--- EXERCISE AIM ---
Rewrite all the items below, substituting "locality" for every occurrence of "city" and leaving everything else unchanged. Omit the pictures from your output.
# Start of PROVIDED DATA
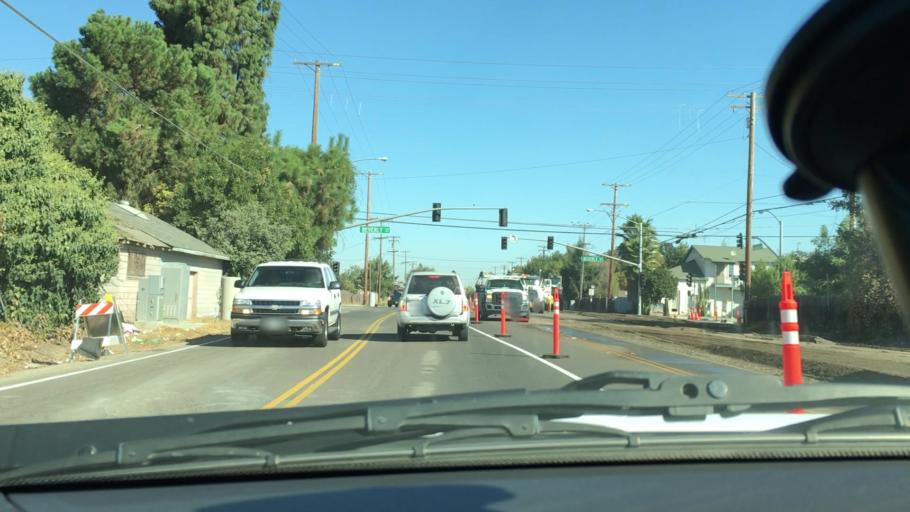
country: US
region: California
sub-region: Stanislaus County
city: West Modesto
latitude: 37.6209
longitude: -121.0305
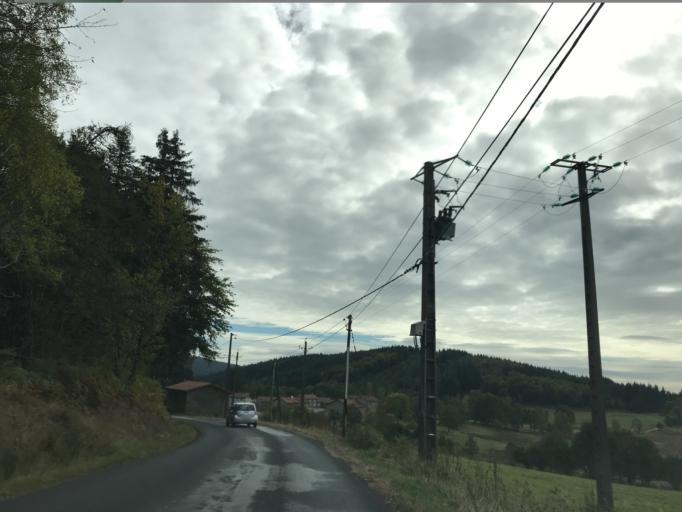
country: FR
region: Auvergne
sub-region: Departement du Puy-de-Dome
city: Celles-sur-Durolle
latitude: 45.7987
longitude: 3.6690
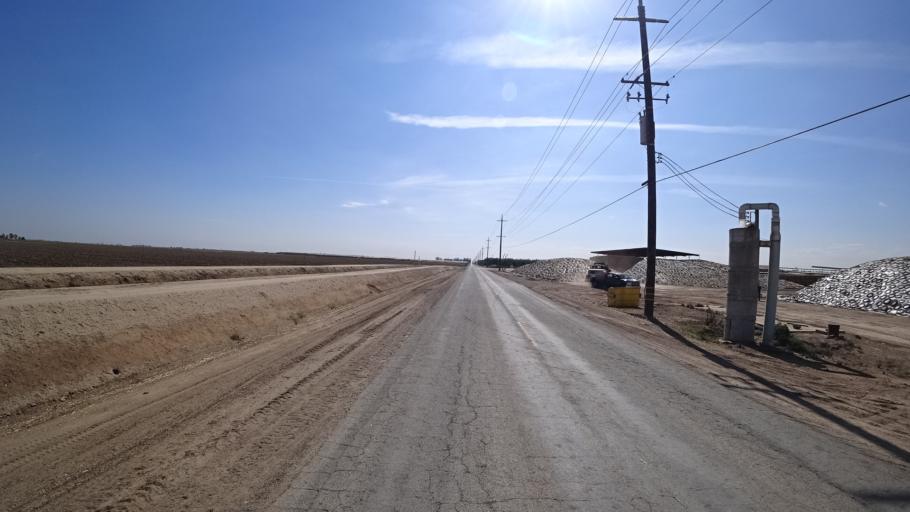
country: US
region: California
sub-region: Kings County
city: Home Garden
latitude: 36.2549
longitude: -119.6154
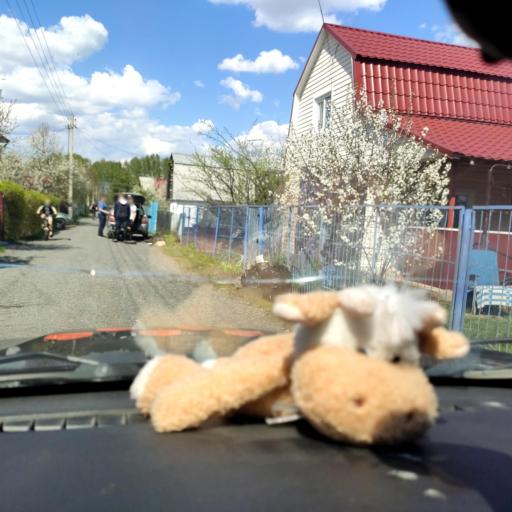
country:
# End of PROVIDED DATA
--- FINISHED EXERCISE ---
country: US
region: California
sub-region: Stanislaus County
locality: West Modesto
latitude: 37.6209
longitude: -121.0305
country: FR
region: Auvergne
sub-region: Departement du Puy-de-Dome
locality: Celles-sur-Durolle
latitude: 45.7987
longitude: 3.6690
country: US
region: California
sub-region: Kings County
locality: Home Garden
latitude: 36.2549
longitude: -119.6154
country:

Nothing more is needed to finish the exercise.